Fevereiro foi mais seco que o mês de janeiro em Porto Alegre

O mês de fevereiro fechou com um acumulado 119,1 milímetros de chuva. Os volumes foram contabilizados em seis dias e alguns deles, bem intensos. A média histórica de precipitação pluviométrica de Porto Alegre, no mês, é de 108,6 milímetros. De acordo com o Inmet, o mês de janeiro acumulou 149,7 milímetros, em 11 dias de chuva.

Os meteorologistas do Sistema Ceic Metroclima explicam que os primeiros dias de fevereiro estavam sobre domínio de uma massa de ar seco. Mas no dia 9 de fevereiro, a Capital registrou rajadas de 80Km/h. Em menos de uma hora choveu 20,60 milímetros na região Central que foi atingida por um Downburst (vendaval). Outro forte temporal foi registrado no dia 27 de fevereiro, com registro de granizo e um acumulado de 38 milímetros na estação do Centro. O volume do Guaíba oscilou entre 0,50 metros, que é a média histórica do mês, e 0,97 metros.

 A meteorologista Estael Sias lembra que o fenômeno climático La Nina ainda influenciará o clima nas próximas semanas e mantém a irregularidade da chuva, com tendência de volumes próximos a média histórica, que é 104,4 milímetros. “O mês de março marca um período de transição com o equinócio de outono, que ocorrerá dia 20, marcando o início da nova estação. Já a variação térmica tende a ser grande com maior incursão de massas de ar frio contrastando com o calor, que ainda faz nesta época. Esses altos e baixos na temperatura favorecem a ocorrência de rajadas de vento com maior frequência na Capital”, complementa Estael.

Seca castiga safra

A estiagem recente no Rio Grande do Sul se concentra nas regiões ao sul do Estado e deve derrubar a safra de arroz deste ano ante o esperado, mas a perspectiva se mantém positiva para soja e milho, já que as lavouras mais ao norte têm sido beneficiadas por chuvas um pouco mais regulares, disse  um representante da Emater/RS.

Nos últimos 30 dias, choveu entre 60 e 90 mm abaixo da média histórica no Sul do Rio Grande do Sul, enquanto no centro-oeste e noroeste as precipitações ficaram em torno de 20 mm aquém do normal, de acordo com dados do Agriculture Weather Dashboard, do terminal Eikon da Thomson Reuters.

A seca, entretanto, tem sido prejudicial basicamente ao arroz no Estado, segundo o assessor especial da diretoria da Emater/RS, Wanderlei Pereira. “O arroz é produzido principalmente nas regiões sul e de Campanha do Rio Grande do Sul, onde está mais seco”, explicou.

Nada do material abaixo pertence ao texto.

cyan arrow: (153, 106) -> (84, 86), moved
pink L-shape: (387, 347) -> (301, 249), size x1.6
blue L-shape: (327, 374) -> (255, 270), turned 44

Maior produtor nacional de arroz, respondendo por 70 por cento da safra do país, o Rio Grande do Sul deve colher neste ano 8,2 milhões de toneladas do grão, 3,4 por cento menos ante os 8,5 milhões de toneladas esperados a princípio, de acordo com a Emater/RS. Em 2016/17 foram cerca de 8,7 milhões.

Uma potencial quebra de safra poderia dar sustentação aos preços da commodity, que já caíram 5,4 por cento no acumulado deste ano no Estado, segundo o Cepea, e levaram o governo a recentemente realizar leilões de PEP e Pepro para escoar 300 mil toneladas da região Sul. Esses mecanismos são usados pelo governo para tentar dar sustentação às cotações.

Milho e soja

Com relação aos outros dois principais grãos cultivados no Estado, o milho e a soja, a Emater/RS ainda mantém projeções de alta na safra, com as produções das lavouras ao norte do Estado compensando as perdas mais ao sul.

Conforme a Emater/RS, o terceiro maior produtor de soja deve colher 17,1 milhões de toneladas da oleaginosa neste ano, ante 16,75 milhões na previsão inicial. Quanto ao milho, a expectativa é de uma colheita de 4,7 milhões de toneladas, de 4,6 milhões inicialmente.

Em 2016/17, foram 18,7 milhões de toneladas de soja e 6 milhões de toneladas de milho.

Com isso a safra total de grãos do Estado deve alcançar 30,1 milhões de toneladas, 0,7 por cento superior ao esperado no começo da temporada, segundo a Emater/RS.